• [Assignment] Would you reproduce exactly the lines below from the one holding "zurückzuführen sind. Dies" through the one holding "(Kardinalpflichten) auf die", inclusive, and no others?

---------- Entries shown

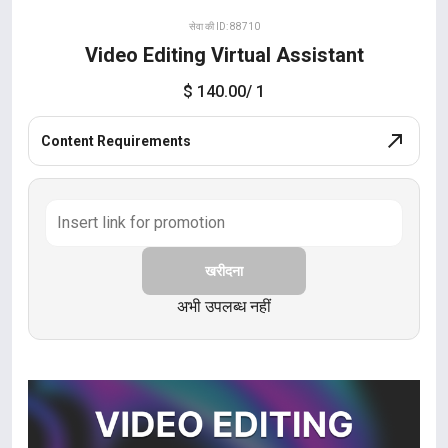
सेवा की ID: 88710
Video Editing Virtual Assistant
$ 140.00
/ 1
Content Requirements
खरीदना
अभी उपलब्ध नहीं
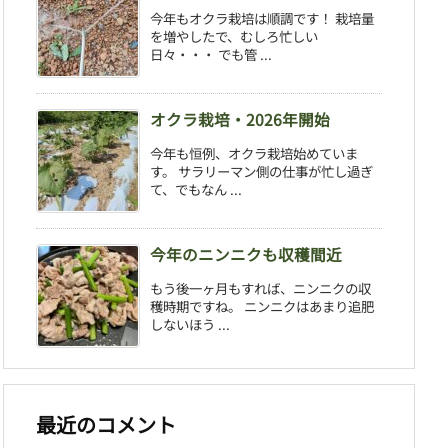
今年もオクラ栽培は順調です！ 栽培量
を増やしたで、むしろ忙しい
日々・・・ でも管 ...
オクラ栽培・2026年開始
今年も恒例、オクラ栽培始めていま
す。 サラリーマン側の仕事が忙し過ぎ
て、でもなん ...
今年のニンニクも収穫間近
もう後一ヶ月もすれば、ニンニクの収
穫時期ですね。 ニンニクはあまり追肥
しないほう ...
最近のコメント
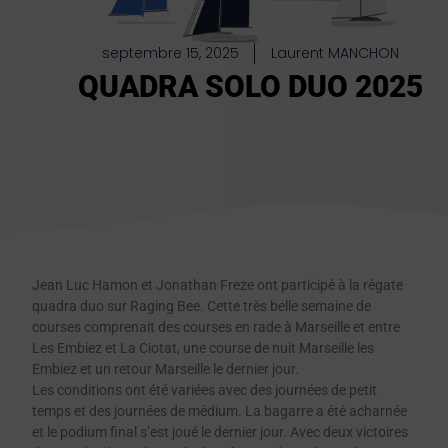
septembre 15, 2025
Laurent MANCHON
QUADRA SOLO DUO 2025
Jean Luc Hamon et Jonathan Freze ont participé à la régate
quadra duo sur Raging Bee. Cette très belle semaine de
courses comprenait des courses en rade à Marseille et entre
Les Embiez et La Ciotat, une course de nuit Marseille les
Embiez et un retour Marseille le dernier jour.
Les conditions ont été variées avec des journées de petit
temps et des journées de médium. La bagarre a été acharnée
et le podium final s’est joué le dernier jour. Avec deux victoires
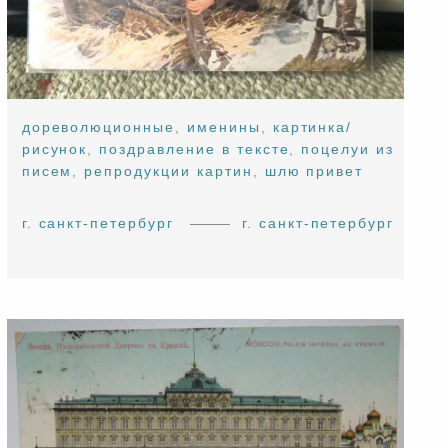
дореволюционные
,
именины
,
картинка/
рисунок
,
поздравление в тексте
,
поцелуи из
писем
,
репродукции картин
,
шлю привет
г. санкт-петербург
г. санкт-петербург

--------------------
---------- Entries shown

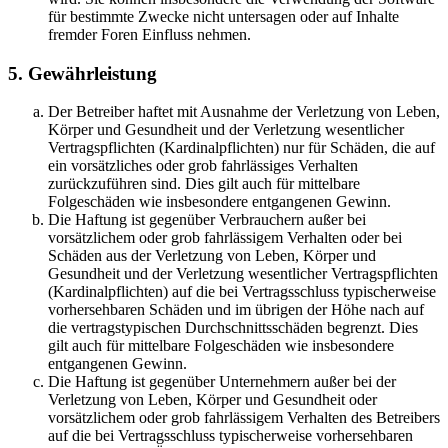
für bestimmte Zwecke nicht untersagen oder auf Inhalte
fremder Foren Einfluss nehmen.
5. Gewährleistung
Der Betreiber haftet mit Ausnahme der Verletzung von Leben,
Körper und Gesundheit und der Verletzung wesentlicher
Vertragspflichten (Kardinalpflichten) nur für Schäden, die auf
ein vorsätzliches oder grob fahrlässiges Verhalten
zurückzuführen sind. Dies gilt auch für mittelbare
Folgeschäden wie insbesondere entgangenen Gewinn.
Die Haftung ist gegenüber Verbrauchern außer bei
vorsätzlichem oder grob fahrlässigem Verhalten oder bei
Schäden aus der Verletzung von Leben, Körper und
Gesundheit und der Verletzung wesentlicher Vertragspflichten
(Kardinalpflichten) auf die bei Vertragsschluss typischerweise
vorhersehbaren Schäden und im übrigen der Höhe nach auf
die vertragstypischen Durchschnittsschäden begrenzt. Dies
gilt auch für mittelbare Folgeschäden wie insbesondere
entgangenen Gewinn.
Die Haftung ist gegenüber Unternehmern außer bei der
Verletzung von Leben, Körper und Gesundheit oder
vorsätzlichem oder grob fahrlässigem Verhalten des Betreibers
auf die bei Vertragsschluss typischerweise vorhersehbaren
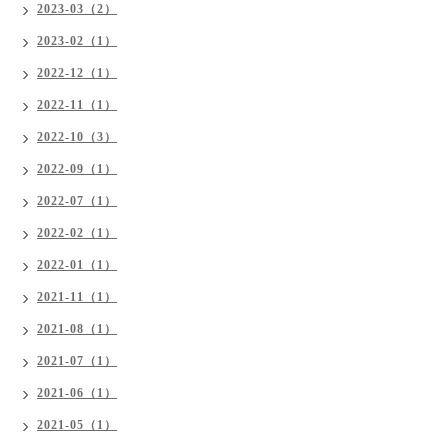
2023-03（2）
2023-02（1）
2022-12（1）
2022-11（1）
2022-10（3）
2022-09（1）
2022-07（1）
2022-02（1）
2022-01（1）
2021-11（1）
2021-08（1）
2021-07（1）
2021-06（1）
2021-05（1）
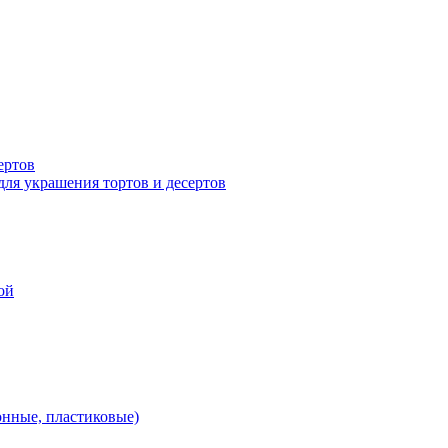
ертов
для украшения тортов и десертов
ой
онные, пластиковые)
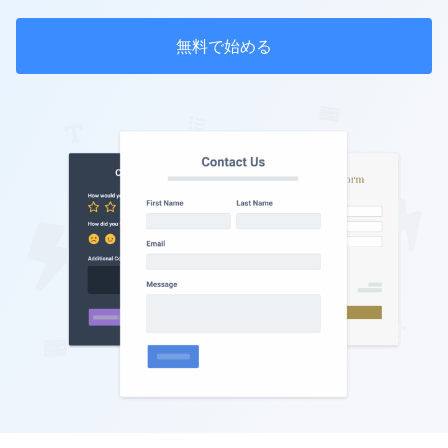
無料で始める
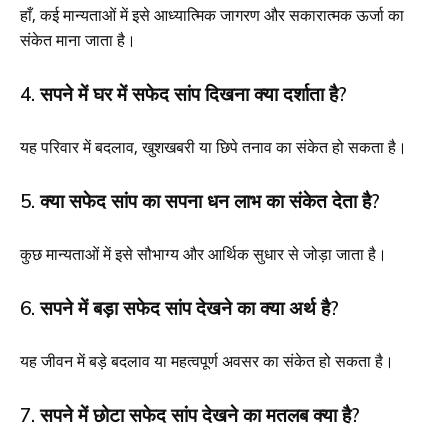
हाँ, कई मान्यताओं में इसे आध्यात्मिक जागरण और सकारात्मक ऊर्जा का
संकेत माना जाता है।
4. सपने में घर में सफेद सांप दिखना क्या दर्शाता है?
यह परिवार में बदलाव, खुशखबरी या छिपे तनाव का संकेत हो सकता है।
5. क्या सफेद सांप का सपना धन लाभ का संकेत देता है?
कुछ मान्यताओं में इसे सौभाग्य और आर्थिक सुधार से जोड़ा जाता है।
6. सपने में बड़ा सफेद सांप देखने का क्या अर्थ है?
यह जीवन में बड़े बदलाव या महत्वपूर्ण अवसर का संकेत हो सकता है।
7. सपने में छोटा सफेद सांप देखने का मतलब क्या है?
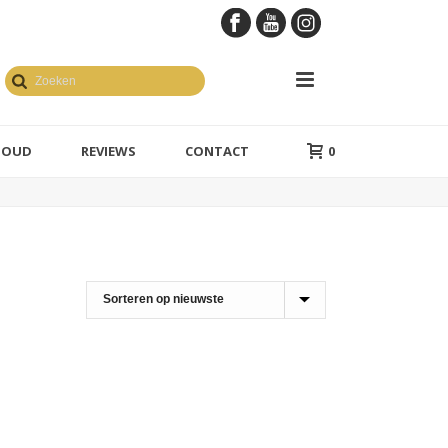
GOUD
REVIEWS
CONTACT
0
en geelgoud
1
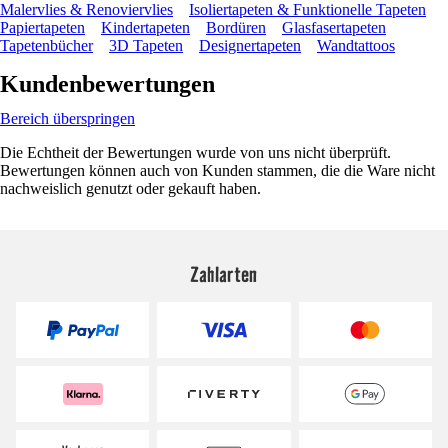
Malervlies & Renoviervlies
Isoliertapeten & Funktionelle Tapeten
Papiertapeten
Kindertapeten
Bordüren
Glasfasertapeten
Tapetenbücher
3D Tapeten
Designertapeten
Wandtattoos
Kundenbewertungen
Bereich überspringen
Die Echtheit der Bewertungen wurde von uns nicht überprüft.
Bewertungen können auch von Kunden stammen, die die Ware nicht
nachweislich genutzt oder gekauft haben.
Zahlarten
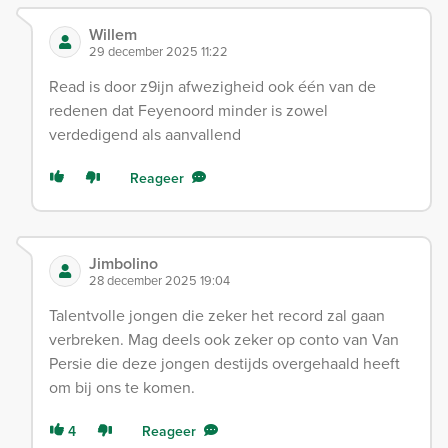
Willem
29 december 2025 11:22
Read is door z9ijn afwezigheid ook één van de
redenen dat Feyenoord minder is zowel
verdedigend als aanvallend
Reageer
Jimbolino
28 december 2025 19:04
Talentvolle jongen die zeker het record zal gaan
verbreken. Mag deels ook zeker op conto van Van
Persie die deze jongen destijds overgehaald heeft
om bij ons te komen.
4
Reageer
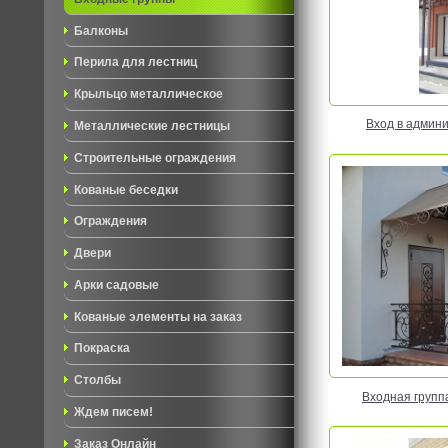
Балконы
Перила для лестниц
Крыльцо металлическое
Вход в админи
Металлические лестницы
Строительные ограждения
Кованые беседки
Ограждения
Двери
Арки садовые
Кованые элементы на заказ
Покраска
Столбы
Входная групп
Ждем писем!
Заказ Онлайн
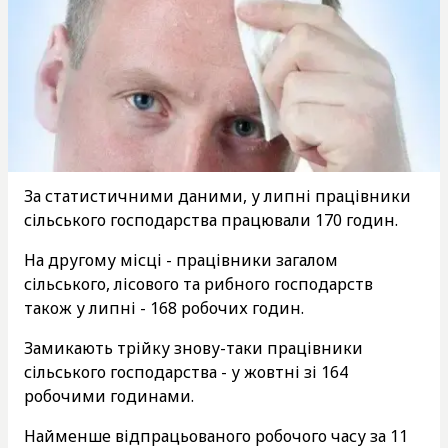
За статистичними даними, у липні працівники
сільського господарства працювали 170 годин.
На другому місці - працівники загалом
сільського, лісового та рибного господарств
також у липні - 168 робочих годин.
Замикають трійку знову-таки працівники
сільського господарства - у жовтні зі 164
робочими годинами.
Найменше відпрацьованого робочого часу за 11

--------------------

• [Solution]
zurückzuführen sind. Dies gilt auch für mittelbare
Folgeschäden wie insbesondere entgangenen Gewinn.
Die Haftung ist gegenüber Verbrauchern außer bei
vorsätzlichem oder grob fahrlässigem Verhalten oder bei
Schäden aus der Verletzung von Leben, Körper und
Gesundheit und der Verletzung wesentlicher Vertragspflichten
(Kardinalpflichten) auf die bei Vertragsschluss typischerweise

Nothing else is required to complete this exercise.